For a long time, Anakin does not believe.
Well, at first he does. He sits silent and still on the ground long after Obi-Wan's breaths have shuddered to a halt, cradling his former master to his chest. He isn't crying anymore - he feels numb, empty. He hadn't been the one to hold Obi-Wan in his arms last time. That had been Ahsoka. It's a terribly selfish thought, but part of him wishes it wasn't him this time, either.
Coincidentally, it is Ahsoka who finds them there. Her expression is wary, her hands gentle, when she kneels before him and reaches out, perhaps to take Obi-Wan from his arms. He recoils, shields his master from her reach, and something in her eyes breaks.
"Master, he -" she hesitates, and looks at him as though he is a wounded animal. "He's gone."
Something in his chest shatters then, a sob tearing from his throat that he is powerless to prevent, even if he'd wanted to. Much of the next few hours is a blur. Later, they will tell him that he had screamed, fought against their efforts to take Obi-Wan, and at last, sobbed in Ahsoka's arms until he was nearly catatonic.
He wakes the next morning, somehow in his bed, and decides that it isn't true.
It is a trick, yet another lie on the council's part. Obi-Wan will return, just as he had before, having been on some absurd mission for the kriffing council that he'd had to leave Anakin out of. It will be as before. He isn't gone.
Anakin is calm during the funeral, so much so that it seems to alarm Ahsoka. She draws him aside afterward and tries to get him to open up.
"I'm alright, Snips," he says, and she stares at him.
"Master, your... your master just died, I know you probably aren't... I'm here for you -"
"He's not dead," Anakin says plainly, ignoring the hysteria suddenly welling in his stomach, threatening to spill forth. Ahsoka is staring at him again.
"Master -"
"He's not dead," Anakin says again, and shakes his head sharply. "Snips, you were there last time. You held him. We were so sure, and then he came back, and it's just like that. He's just undercover or something again. He'll come back. He always does."

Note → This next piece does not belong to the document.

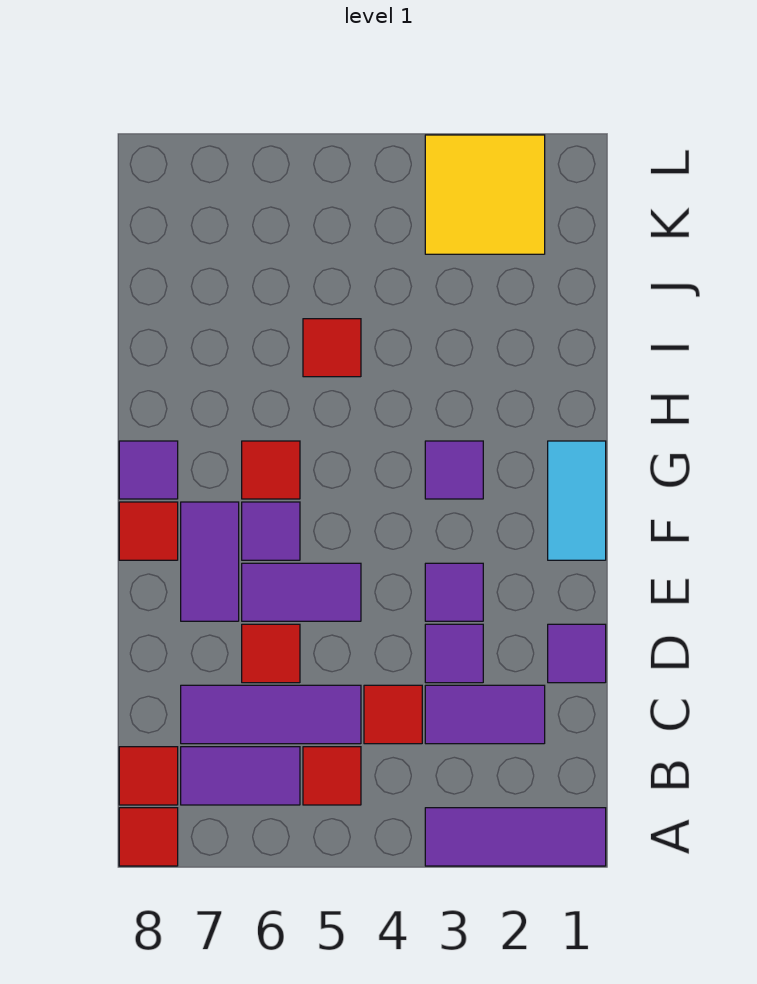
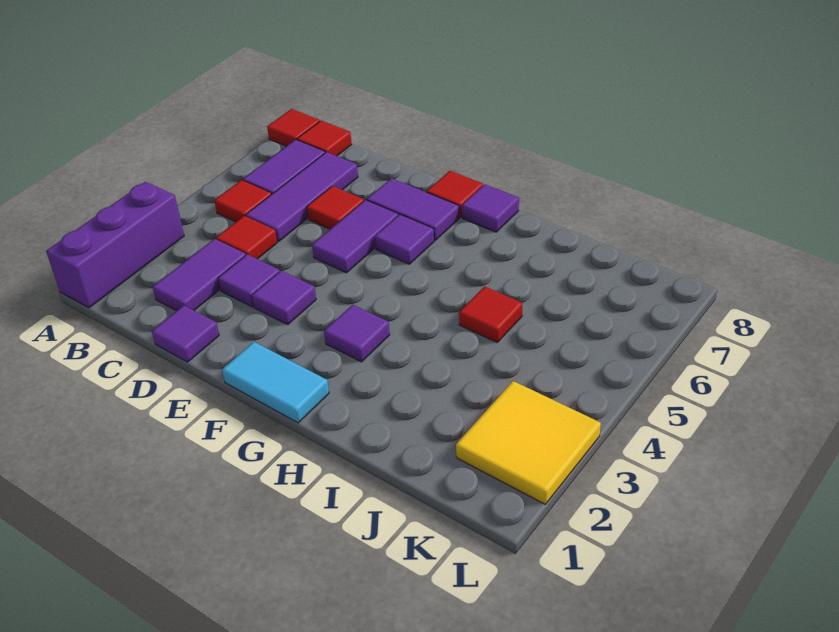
purple 1x3 tile [425,808,606,866] -> purple 1x3 brick [46,182,184,308]
red 1x1 tile [242,441,300,499] -> none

In the end, no amount of reasoning can sway him, and she is forced to let him be. In the days that follow, he is encouraged by several Masters to see a mind healer, and staunchly refuses. Eventually, they leave him alone as well, though he doesn't miss the concerned glances and the way the Council watches him just a little more closely.
Months pass.
Obi-Wan doesn't return.
But he will. Anakin is sure of it -
Until he wakes up one year after that terrible day, and he knows.
Obi-Wan is gone. He isn't coming back. He isn't on some long undercover mission. The Council is not lying to him. He's been lying to himself. Obi-Wan is gone.
Anakin sobs into his pillow for an hour. When he goes to Ahsoka's room, his eyes are red and swollen. She looks at him with renewed alarm. "Anakin - Anakin, what happened, is it -"
His voice cracks. "Is he really gone, Ahsoka?"
Relief floods her gaze, and then sorrow, and finally, outright pity. It's enough to break the dam again, and Anakin begins to weep. For the time that he's wasted in denial, and for all that he has lost in the death of the best friend he could ever have asked for. For the months that he wasted simmering in rage at Obi-Wan's deception. Precious months. He couldn't have known it would be their last.
Ahsoka draws him against her, and abruptly, his knees give out. They sink to the floor together, his padawan's arms around him, and she holds all his broken pieces together as he shatters anew.